» YOUR ASSIGNMENT
Update the lines below by changing every "GameStop" to "GME" and keeping everything else as it is. Leave the pictures out of your answer.

PROVIDED DATA Start Marker

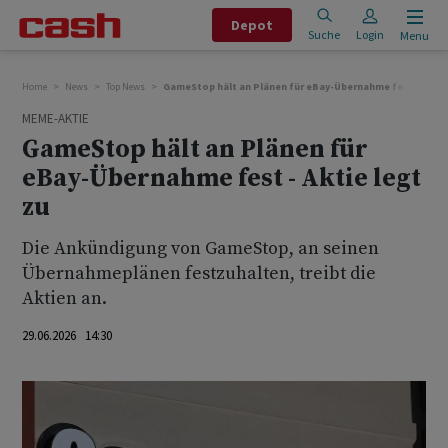
Depot
Suche
Login
Menu
Home
News
Top News
GameStop hält an Plänen für eBay-Übernahme fest - Aktie
MEME-AKTIE
GameStop hält an Plänen für
eBay-Übernahme fest - Aktie legt
zu
Die Ankündigung von GameStop, ‌an ⁠seinen
Übernahmeplänen festzuhalten, treibt die
Aktien an.
29.06.2026 14:30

PROVIDED DATA End Marker

» ANSWER SECTION
Depot
Suche
Login
Menu
Home
News
Top News
GME hält an Plänen für eBay-Übernahme fest - Aktie
MEME-AKTIE
GME hält an Plänen für
eBay-Übernahme fest - Aktie legt
zu
Die Ankündigung von GME, ‌an ⁠seinen
Übernahmeplänen festzuhalten, treibt die
Aktien an.
29.06.2026 14:30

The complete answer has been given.